Sunday, November 11, 2007

Shadow Divers


I'm reading a book that my buddy Larry suggested I read. It's a book about two deep sea divers that search for mystery wreckage's. The two men are Richie Kohler and John Chatterton. In the chapter "John Chatterton", it describes his life growing up and the time he spent in the Vietnam War. It talks about the life lessons he learned during his stint. There is one part that he describes as his beliefs. I thought they were really thought provoking and thought they were necessary to share.

From Shadow Divers pages 84 and 85:

-If an undertaking was easy, someone else already would have done it.

-If you follow in another's footsteps, you miss the problems really worth solving.
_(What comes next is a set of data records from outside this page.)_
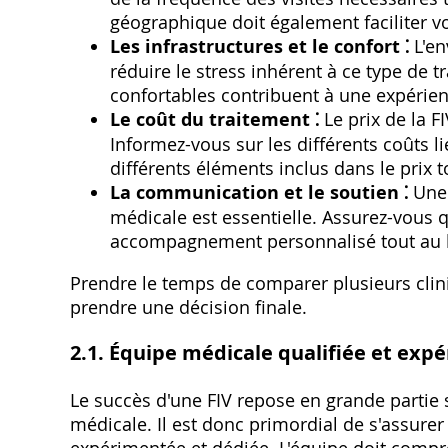
géographique doit également faciliter 
Les infrastructures et le confort ⁚
L'en
réduire le stress inhérent à ce type de 
confortables contribuent à une expérien
Le coût du traitement ⁚
Le prix de la F
Informez-vous sur les différents coûts 
différents éléments inclus dans le prix to
La communication et le soutien ⁚
Une 
médicale est essentielle. Assurez-vous q
accompagnement personnalisé tout au 
Prendre le temps de comparer plusieurs clini
prendre une décision finale.
2.1. Équipe médicale qualifiée et exp
Le succès d'une FIV repose en grande partie s
médicale. Il est donc primordial de s'assurer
-Excellence is born of preparation, dedication, focus, and tenacity; compromise on any of these and you become average.
-Every so often, life presents a great moment of decision, an intersection at which a man must decide to stop or go; a person lives with these decisions forever.

-Examine everything; not all is as it seems or as people tell you.
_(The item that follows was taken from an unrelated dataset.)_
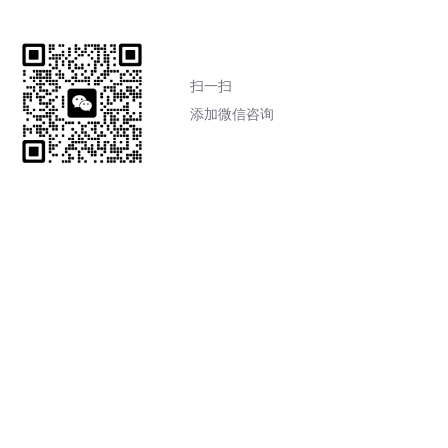
扫一扫
添加微信咨询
-It is easiest to live with a decision if it is based on an earnest sense of right and wrong.

-The guy who gets killed is often the guy who got nervous. The guy who doesn't care anymore, who has said "I'm already dead--the fact that I live or die is irrelevant and the only thing that matters is the accounting I give of myself," is the most formidable force in the world.

-The worst possible decision is to give up.